SpaceX and xAI to merge

~$1.25T combined
Merger · Aerospace & AI
The rationale

SpaceX brings compute infrastructure, satellite networks, and launch capability. xAI brings foundation model research. Combining them under one entity lets the merged company pursue infrastructure and AI development together rather than as separate companies with separate capital structures, even though both were already controlled by the same person.

Deal type

Merger of two related companies, rather than one company acquiring an unrelated target. Because both companies share common ownership and leadership, this deal is less about finding a new strategic fit and more about formally consolidating two businesses that were already closely linked in practice.

What to notice

This is one of the largest M&A transactions on record by combined value, which makes it a useful reference point for scale, but the common ownership structure makes it a poor example of arm's length deal negotiation. In an interview, be ready to explain why deal dynamics differ when the buyer and seller share the same controlling stakeholder versus a traditional third party transaction.
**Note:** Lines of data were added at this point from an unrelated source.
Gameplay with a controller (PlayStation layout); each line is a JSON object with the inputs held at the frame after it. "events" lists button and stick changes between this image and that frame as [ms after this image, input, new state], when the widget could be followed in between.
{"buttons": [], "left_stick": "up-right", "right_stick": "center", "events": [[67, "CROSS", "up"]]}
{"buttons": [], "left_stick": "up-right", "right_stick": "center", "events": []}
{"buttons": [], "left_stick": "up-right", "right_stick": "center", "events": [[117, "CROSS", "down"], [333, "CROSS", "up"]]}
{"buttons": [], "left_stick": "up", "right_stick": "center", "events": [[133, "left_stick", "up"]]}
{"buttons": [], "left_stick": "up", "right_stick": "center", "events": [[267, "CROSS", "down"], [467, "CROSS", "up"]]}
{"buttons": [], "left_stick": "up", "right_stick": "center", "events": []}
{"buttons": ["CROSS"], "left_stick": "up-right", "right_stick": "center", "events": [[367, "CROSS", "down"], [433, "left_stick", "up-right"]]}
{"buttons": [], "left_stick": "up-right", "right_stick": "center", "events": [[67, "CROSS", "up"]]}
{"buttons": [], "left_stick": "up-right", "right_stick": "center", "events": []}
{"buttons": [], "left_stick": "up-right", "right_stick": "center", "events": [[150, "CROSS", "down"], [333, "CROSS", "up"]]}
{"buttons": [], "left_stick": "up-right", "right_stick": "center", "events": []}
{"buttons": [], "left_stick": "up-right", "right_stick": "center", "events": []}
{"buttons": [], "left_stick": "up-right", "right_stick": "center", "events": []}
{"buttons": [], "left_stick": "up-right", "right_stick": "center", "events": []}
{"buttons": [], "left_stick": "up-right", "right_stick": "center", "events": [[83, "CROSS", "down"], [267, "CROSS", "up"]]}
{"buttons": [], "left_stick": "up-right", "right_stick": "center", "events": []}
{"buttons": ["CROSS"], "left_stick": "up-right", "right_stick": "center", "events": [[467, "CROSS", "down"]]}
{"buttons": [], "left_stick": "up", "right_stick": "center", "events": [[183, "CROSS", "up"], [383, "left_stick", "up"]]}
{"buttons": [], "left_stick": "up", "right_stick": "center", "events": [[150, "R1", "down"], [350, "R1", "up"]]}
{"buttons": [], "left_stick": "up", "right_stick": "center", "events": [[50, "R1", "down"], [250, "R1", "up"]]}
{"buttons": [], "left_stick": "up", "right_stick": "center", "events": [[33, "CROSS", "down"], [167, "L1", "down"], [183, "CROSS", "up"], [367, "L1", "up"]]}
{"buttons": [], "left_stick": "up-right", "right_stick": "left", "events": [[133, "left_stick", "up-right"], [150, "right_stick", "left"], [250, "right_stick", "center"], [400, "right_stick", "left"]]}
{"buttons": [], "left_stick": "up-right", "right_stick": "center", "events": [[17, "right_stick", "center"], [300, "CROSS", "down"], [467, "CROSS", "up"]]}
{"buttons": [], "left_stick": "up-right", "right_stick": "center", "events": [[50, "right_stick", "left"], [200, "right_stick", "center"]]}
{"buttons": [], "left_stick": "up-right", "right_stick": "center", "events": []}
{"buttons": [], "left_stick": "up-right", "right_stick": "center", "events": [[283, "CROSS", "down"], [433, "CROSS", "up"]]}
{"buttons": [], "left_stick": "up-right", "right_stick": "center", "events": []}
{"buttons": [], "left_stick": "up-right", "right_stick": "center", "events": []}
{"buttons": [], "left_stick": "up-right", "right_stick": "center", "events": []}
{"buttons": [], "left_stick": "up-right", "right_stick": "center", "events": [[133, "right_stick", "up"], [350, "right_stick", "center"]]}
Bridgepoint to acquire Kayne Anderson Real Estate

$1.39B
Financial Sponsor · Real Estate
The rationale

Bridgepoint, a private equity firm, is acquiring a real estate investment manager. Rather than buying an operating business that makes a product, Bridgepoint is buying the management company itself, gaining its fee streams, its existing investor relationships, and its real estate investment platform.

Buyer type

Financial buyer. Bridgepoint is acquiring primarily for investment return rather than operational synergies with an existing business it runs. This is a consolidation play, a larger asset manager buying a smaller, specialized one to expand its platform and assets under management.

What to notice

Deals like this are common in asset management, where the target's value is largely in its team, track record, and existing client relationships rather than physical assets. Retention of key people after close is often a bigger risk factor here than in a typical industrial acquisition, worth mentioning if asked about integration risk in this kind of deal.

How to use this in an interview: you don't need to memorize every detail. Be ready to explain the buyer's likely rationale, name the buyer type, and mention one risk or one way you'd sanity check the price. That structure, rationale, buyer type, and a critical question, works for almost any deal you're asked to discuss on the spot.